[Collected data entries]
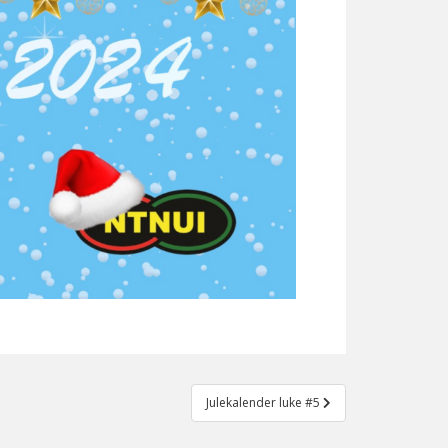
Julekalender luke #5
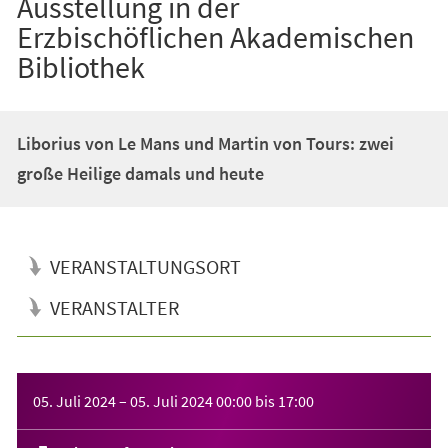
Ausstellung in der
Erzbischöflichen Akademischen
Bibliothek
Liborius von Le Mans und Martin von Tours: zwei
große Heilige damals und heute
VERANSTALTUNGSORT
VERANSTALTER
Veranstaltungsinformationen
05. Juli 2024
–
05. Juli 2024
00:00
bis
17:00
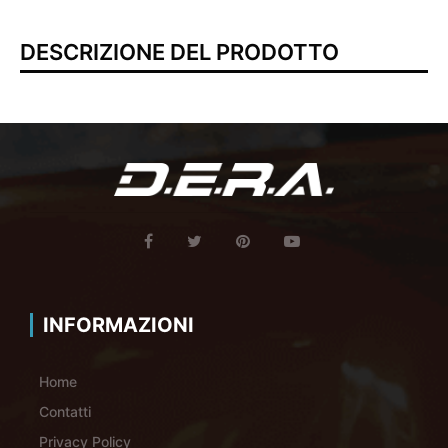
DESCRIZIONE DEL PRODOTTO
INFORMAZIONI
Home
Contatti
Privacy Policy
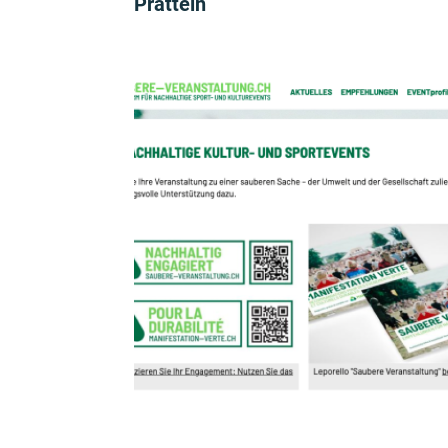
Pratteln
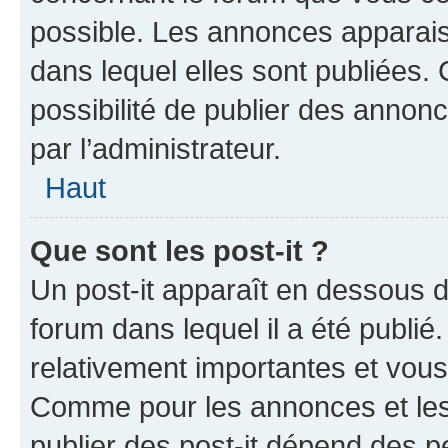
possible. Les annonces apparai
dans lequel elles sont publiées
possibilité de publier des anno
par l’administrateur.
Haut
Que sont les post-it ?
Un post-it apparaît en dessous 
forum dans lequel il a été publié.
relativement importantes et vous
Comme pour les annonces et les 
publier des post-it dépend des pe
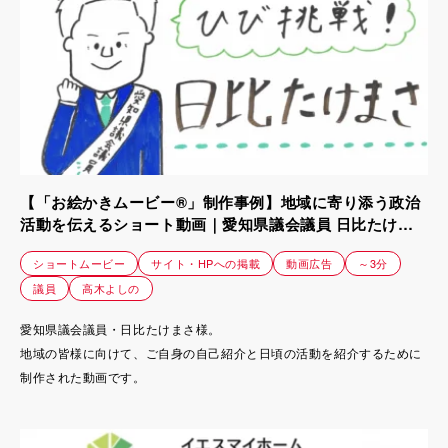
【「お絵かきムービー®」制作事例】地域に寄り添う政治
活動を伝えるショート動画｜愛知県議会議員 日比たけま
さ様
ショートムービー
サイト・HPへの掲載
動画広告
～3分
議員
高木よしの
愛知県議会議員・日比たけまさ様。
地域の皆様に向けて、ご自身の自己紹介と日頃の活動を紹介するために
制作された動画です。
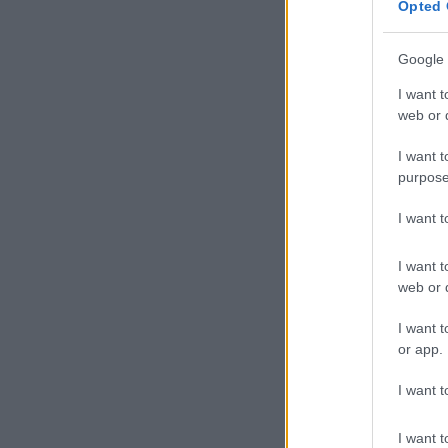
Opted 
Google 
I want t
web or d
I want t
purpose
I want 
I want t
web or d
I want t
or app.
I want t
I want t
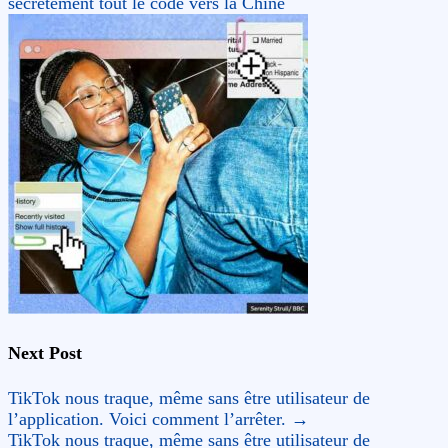
secrètement tout le code vers la Chine
Next Post
TikTok nous traque, même sans être utilisateur de
l’application. Voici comment l’arrêter.
→
TikTok nous traque, même sans être utilisateur de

■ **YOUR ASSIGNMENT**
Revise the records by replacing each "TikTok" with "Instagram" and changing nothing else, then write them out again without the pictures.

■ **SOLUTION TO THIS EXERCISE**
Julekalender luke #5
Ausstellung in der
Erzbischöflichen Akademischen
Bibliothek
Liborius von Le Mans und Martin von Tours: zwei
große Heilige damals und heute
VERANSTALTUNGSORT
VERANSTALTER
Veranstaltungsinformationen
05. Juli 2024
–
05. Juli 2024
00:00
bis
17:00
DESCRIZIONE DEL PRODOTTO
INFORMAZIONI
Home
Contatti
Privacy Policy
Pratteln
possible. Les annonces apparai
dans lequel elles sont publiées
possibilité de publier des anno
par l’administrateur.
Haut
Que sont les post-it ?
Un post-it apparaît en dessous 
forum dans lequel il a été publié.
relativement importantes et vous
Comme pour les annonces et les 
publier des post-it dépend des pe
【「お絵かきムービー®」制作事例】地域に寄り添う政治
活動を伝えるショート動画｜愛知県議会議員 日比たけま
さ様
ショートムービー
サイト・HPへの掲載
動画広告
～3分
議員
高木よしの
愛知県議会議員・日比たけまさ様。
地域の皆様に向けて、ご自身の自己紹介と日頃の活動を紹介するために
制作された動画です。
Opted 
Google 
I want t
web or d
I want t
purpose
I want 
I want t
web or d
I want t
or app.
I want t
I want t
secrètement tout le code vers la Chine
Next Post
Instagram nous traque, même sans être utilisateur de
l’application. Voici comment l’arrêter.
→
Instagram nous traque, même sans être utilisateur de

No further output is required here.